Doğu ve Batı düşünce süreçlerinin ayrım hattında bir filozofun imlediği bir dünyadır Özdem’inki; alandaki ilişkilerin iç bağlantılarına odaklanarak geçişlerle, dönüşlerle örülen bir yeryüzü tasarımı. Şiirin tam da bu zorunlulukla yazıldığını, dilin buradan uçlara sürüldüğünü söylemek bile fazla:
Geçmişe uyursun kendi / içinde bütün sevdaları / emip uyursun. Tuzun / fazlası, krallar, elçiler iki nehir / arasında seninle uyur. / senin etin uzun ömürlere / zamanın diyetidir. Uzun / ömürler uyur. Uyusun.
Düşünsellikteki bu geniş ve derin bütünlük, tüm kitapta temel bir poetik hattır.
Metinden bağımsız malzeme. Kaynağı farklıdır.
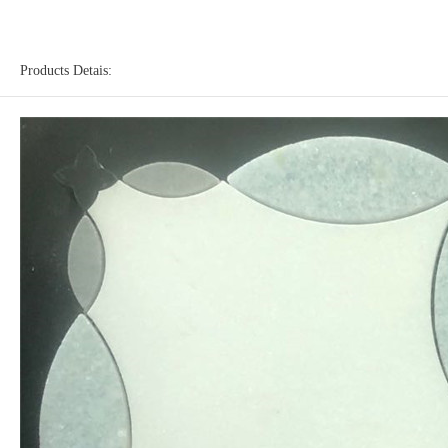
Products Detais: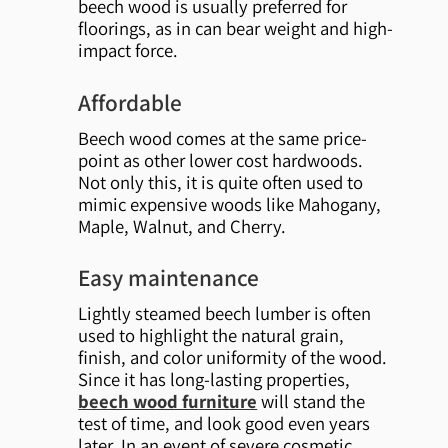
beech wood is usually preferred for
floorings, as in can bear weight and high-
impact force.
Affordable
Beech wood comes at the same price-
point as other lower cost hardwoods.
Not only this, it is quite often used to
mimic expensive woods like Mahogany,
Maple, Walnut, and Cherry.
Easy maintenance
Lightly steamed beech lumber is often
used to highlight the natural grain,
finish, and color uniformity of the wood.
Since it has long-lasting properties,
beech wood furniture
will stand the
test of time, and look good even years
later. In an event of severe cosmetic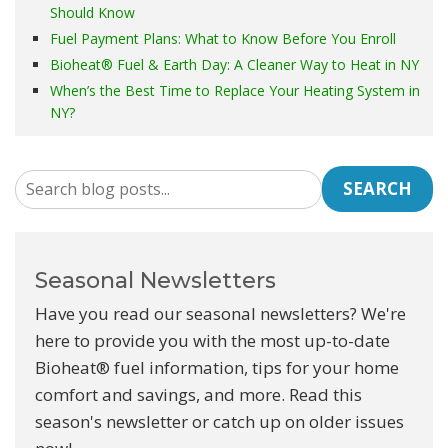
Should Know
Fuel Payment Plans: What to Know Before You Enroll
Bioheat® Fuel & Earth Day: A Cleaner Way to Heat in NY
When’s the Best Time to Replace Your Heating System in
NY?
SEARCH
Seasonal Newsletters
Have you read our seasonal newsletters? We're
here to provide you with the most up-to-date
Bioheat® fuel information, tips for your home
comfort and savings, and more. Read this
season's newsletter or catch up on older issues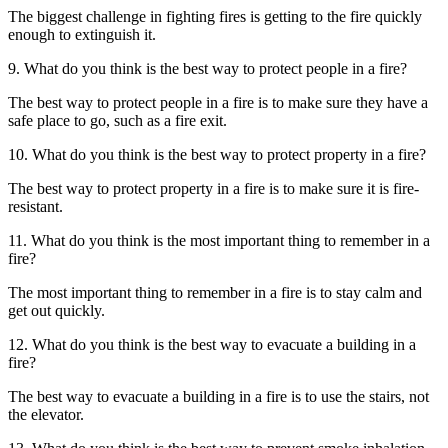
The biggest challenge in fighting fires is getting to the fire quickly
enough to extinguish it.
9. What do you think is the best way to protect people in a fire?
The best way to protect people in a fire is to make sure they have a
safe place to go, such as a fire exit.
10. What do you think is the best way to protect property in a fire?
The best way to protect property in a fire is to make sure it is fire-
resistant.
11. What do you think is the most important thing to remember in a
fire?
The most important thing to remember in a fire is to stay calm and
get out quickly.
12. What do you think is the best way to evacuate a building in a
fire?
The best way to evacuate a building in a fire is to use the stairs, not
the elevator.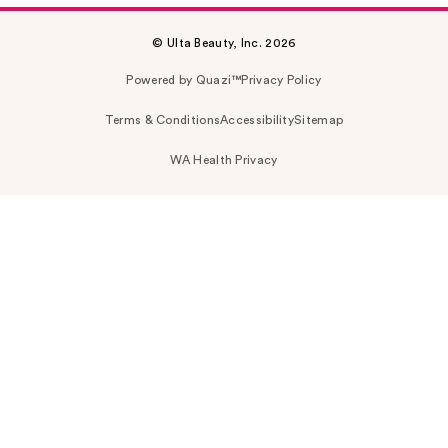
© Ulta Beauty, Inc. 2026
Powered by Quazi™
Privacy Policy
Terms & Conditions
Accessibility
Sitemap
WA Health Privacy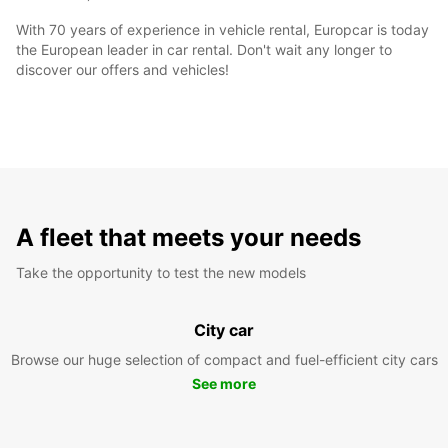
With 70 years of experience in vehicle rental, Europcar is today
the European leader in car rental. Don't wait any longer to
discover our offers and vehicles!
A fleet that meets your needs
Take the opportunity to test the new models
City car
Browse our huge selection of compact and fuel-efficient city cars
See more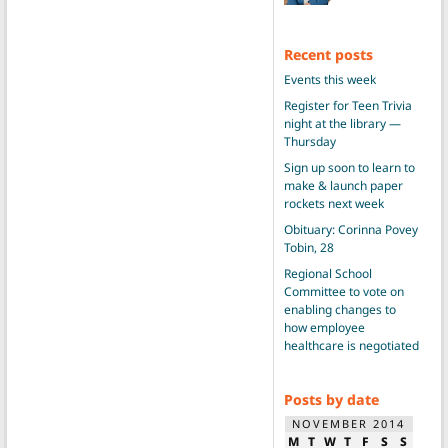
Recent posts
Events this week
Register for Teen Trivia
night at the library —
Thursday
Sign up soon to learn to
make & launch paper
rockets next week
Obituary: Corinna Povey
Tobin, 28
Regional School
Committee to vote on
enabling changes to
how employee
healthcare is negotiated
Posts by date
NOVEMBER 2014
M
T
W
T
F
S
S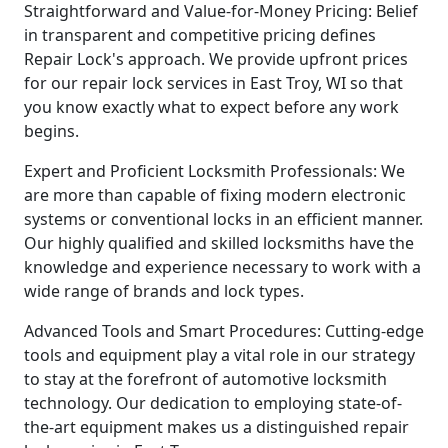
Straightforward and Value-for-Money Pricing: Belief
in transparent and competitive pricing defines
Repair Lock's approach. We provide upfront prices
for our repair lock services in East Troy, WI so that
you know exactly what to expect before any work
begins.
Expert and Proficient Locksmith Professionals: We
are more than capable of fixing modern electronic
systems or conventional locks in an efficient manner.
Our highly qualified and skilled locksmiths have the
knowledge and experience necessary to work with a
wide range of brands and lock types.
Advanced Tools and Smart Procedures: Cutting-edge
tools and equipment play a vital role in our strategy
to stay at the forefront of automotive locksmith
technology. Our dedication to employing state-of-
the-art equipment makes us a distinguished repair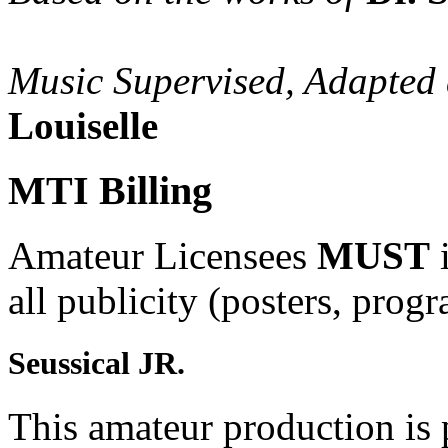
Music Supervised, Adapted
Louiselle
MTI Billing
Amateur Licensees
MUST
i
all publicity (posters, prog
Seussical JR.
This amateur production is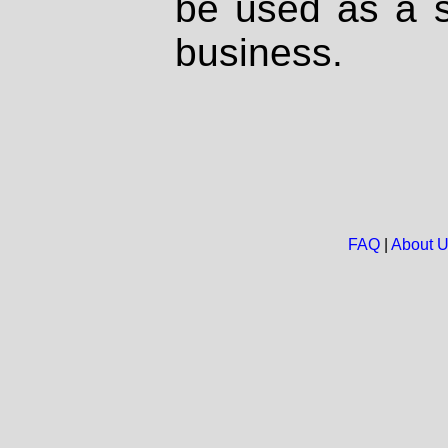
be used as a s
business.
FAQ
|
About 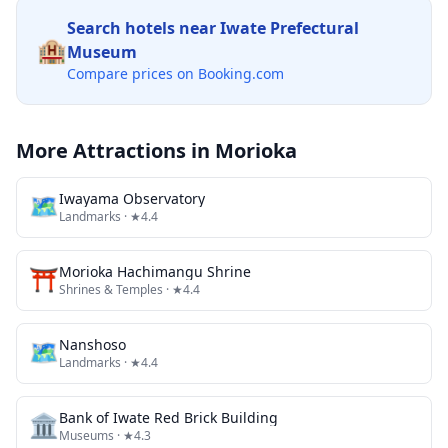
Search hotels near
Iwate Prefectural
🏨
Museum
Compare prices on Booking.com
More Attractions in
Morioka
🗺
Iwayama Observatory
Landmarks
· ★4.4
⛩️
Morioka Hachimangu Shrine
Shrines & Temples
· ★4.4
🗺
Nanshoso
Landmarks
· ★4.4
🏛️
Bank of Iwate Red Brick Building
Museums
· ★4.3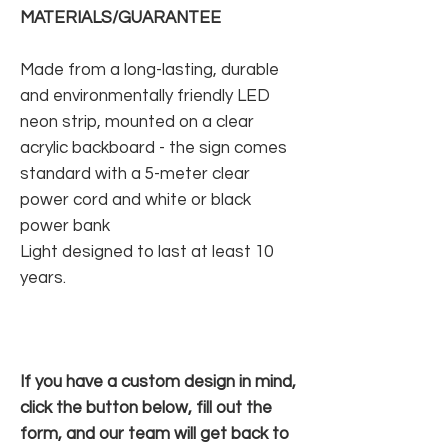
MATERIALS/GUARANTEE
Made from a long-lasting, durable
and environmentally friendly LED
neon strip, mounted on a clear
acrylic backboard - the sign comes
standard with a 5-meter clear
power cord and white or black
power bank
Light designed to last at least 10
years.
If you have a custom design in mind,
click the button below, fill out the
form, and our team will get back to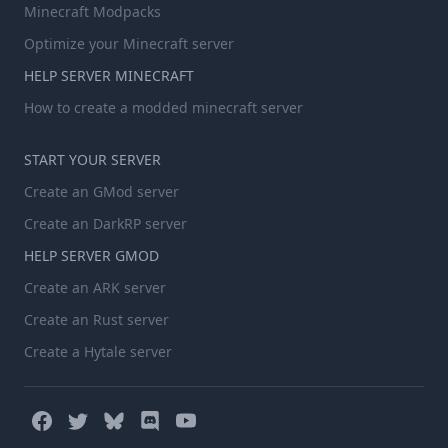
Minecraft Modpacks
Optimize your Minecraft server
HELP SERVER MINECRAFT
How to create a modded minecraft server
START YOUR SERVER
Create an GMod server
Create an DarkRP server
HELP SERVER GMOD
Create an ARK server
Create an Rust server
Create a Hytale server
Varlığa ilişkin tüm bilinç buradan dil’e akar: Akar iki kan, iki görkem / boyu gövdemizden: / Biri utkunun kanı ağır, / kesin bozgunun kanı öteki. Zorunluluğu doğayla ilintileyen Kant’çı felsefe, Yavuz Özdem şiirinin kat yerlerinde okunur.